## Quoted text
■ ■ ■ ■

Project 1 was completed in December 2005:

  1. Repair and renew the floor at the Crossing

  2. Realign the pulpit to improve sightlines between the altar and congregation.

  3. Installed lighting over the East - West public footpath through the Churchyard.

  4. Improve Fire Escape, Bridge & Footpath from Priest's Door in Chancel.

  5. Repair Rose Window.

This work has made St. Lawrence Church a much more welcoming, inclusive and comfortable place in which to worship and work.

Project 2 was completed in 2006:

  1. Re-point the stonework of the Spire and Belfry (upper part of the Tower).

  2. Replace some broken stones.

  3. Renew the lightening conductor

  4. Free up and grease the kingpin of the weathervane.

  5. Repaint the metal tie plates and clock brackets on the Tower.

  6. Install lead lined steel hoppers in the ‘lucarnes’ (openings) of Spire to catch and dispose of the water dripping from the worn head stones.

This work was paid for by funds raised again entirely from local sources.

North Wall Design and Construction Works

St. Lawrence Church was placed on the English Heritage 2007 ‘Buildings at Risk’ Register. In March 2007 the PCC was advised by the Engineers that the urgency of addressing this problem was now so great that work must start within two years.

■ ■ ■ ■

[Image segmentation entries]
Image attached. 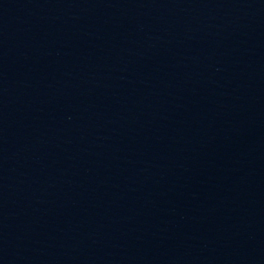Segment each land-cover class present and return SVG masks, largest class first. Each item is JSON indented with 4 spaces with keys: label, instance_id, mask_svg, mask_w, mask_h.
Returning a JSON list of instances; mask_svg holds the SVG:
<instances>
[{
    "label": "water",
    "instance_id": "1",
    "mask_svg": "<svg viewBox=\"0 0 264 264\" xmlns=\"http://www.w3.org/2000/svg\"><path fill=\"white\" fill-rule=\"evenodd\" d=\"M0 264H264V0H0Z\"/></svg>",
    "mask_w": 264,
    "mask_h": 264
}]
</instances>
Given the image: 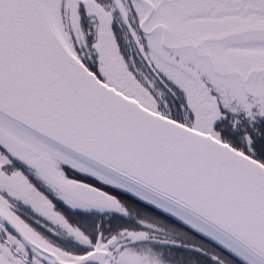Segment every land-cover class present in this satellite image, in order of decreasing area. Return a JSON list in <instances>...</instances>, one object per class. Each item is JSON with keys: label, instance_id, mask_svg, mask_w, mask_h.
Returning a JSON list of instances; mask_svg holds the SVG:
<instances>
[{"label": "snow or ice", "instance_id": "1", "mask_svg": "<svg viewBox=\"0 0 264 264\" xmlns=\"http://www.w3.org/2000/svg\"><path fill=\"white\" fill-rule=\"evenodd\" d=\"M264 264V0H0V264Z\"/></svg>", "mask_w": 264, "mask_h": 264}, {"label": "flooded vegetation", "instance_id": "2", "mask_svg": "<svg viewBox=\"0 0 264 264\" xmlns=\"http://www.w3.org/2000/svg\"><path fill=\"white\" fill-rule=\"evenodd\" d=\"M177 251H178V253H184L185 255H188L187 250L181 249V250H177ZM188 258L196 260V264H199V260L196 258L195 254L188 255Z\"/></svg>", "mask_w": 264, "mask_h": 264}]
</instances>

■ ■ ■ ■

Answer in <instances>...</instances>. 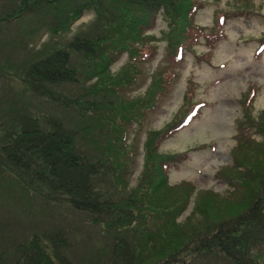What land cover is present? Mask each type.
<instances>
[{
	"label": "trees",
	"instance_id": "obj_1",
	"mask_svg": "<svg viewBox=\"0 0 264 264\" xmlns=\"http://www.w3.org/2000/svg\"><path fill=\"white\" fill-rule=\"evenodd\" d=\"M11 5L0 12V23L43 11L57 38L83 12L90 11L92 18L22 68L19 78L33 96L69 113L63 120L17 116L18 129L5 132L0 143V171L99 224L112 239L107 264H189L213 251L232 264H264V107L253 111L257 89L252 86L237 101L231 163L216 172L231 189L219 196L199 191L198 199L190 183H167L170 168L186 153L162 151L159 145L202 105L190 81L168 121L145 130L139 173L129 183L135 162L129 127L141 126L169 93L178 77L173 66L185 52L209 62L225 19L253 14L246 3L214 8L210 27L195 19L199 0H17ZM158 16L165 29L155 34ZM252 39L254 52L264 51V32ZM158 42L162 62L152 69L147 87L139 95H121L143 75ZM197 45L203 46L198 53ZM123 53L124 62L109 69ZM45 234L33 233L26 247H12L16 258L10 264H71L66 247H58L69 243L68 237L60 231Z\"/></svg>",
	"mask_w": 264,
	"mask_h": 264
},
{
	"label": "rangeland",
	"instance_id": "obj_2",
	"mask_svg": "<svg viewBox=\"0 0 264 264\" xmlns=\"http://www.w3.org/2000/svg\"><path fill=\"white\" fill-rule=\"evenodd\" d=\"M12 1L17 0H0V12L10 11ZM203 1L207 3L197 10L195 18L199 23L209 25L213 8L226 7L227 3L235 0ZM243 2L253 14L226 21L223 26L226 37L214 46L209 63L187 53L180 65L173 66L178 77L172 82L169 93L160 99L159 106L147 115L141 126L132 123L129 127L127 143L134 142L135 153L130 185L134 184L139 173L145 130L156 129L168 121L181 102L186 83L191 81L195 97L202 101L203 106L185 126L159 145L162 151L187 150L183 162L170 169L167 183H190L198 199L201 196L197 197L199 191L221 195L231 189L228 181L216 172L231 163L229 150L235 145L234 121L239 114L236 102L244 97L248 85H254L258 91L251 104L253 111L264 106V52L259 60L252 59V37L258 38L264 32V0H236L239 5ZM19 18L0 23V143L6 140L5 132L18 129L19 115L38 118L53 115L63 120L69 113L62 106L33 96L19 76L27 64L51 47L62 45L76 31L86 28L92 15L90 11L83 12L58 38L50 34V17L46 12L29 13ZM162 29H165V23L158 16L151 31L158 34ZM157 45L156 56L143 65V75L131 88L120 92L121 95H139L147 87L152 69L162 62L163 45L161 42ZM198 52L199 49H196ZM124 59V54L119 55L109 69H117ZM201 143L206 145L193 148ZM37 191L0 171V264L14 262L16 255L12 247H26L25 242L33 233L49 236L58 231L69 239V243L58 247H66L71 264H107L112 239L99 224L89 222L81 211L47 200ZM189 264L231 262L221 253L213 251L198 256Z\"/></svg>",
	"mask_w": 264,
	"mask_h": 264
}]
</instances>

■ ■ ■ ■

Please edit the church repair text between "3. Renew the" and "within two years.", inclusive, changing "weathervane" to "weather vane".

3. Renew the lightening conductor

  4. Free up and grease the kingpin of the weather vane.

  5. Repaint the metal tie plates and clock brackets on the Tower.

  6. Install lead lined steel hoppers in the ‘lucarnes’ (openings) of Spire to catch and dispose of the water dripping from the worn head stones.

This work was paid for by funds raised again entirely from local sources.

North Wall Design and Construction Works

St. Lawrence Church was placed on the English Heritage 2007 ‘Buildings at Risk’ Register. In March 2007 the PCC was advised by the Engineers that the urgency of addressing this problem was now so great that work must start within two years.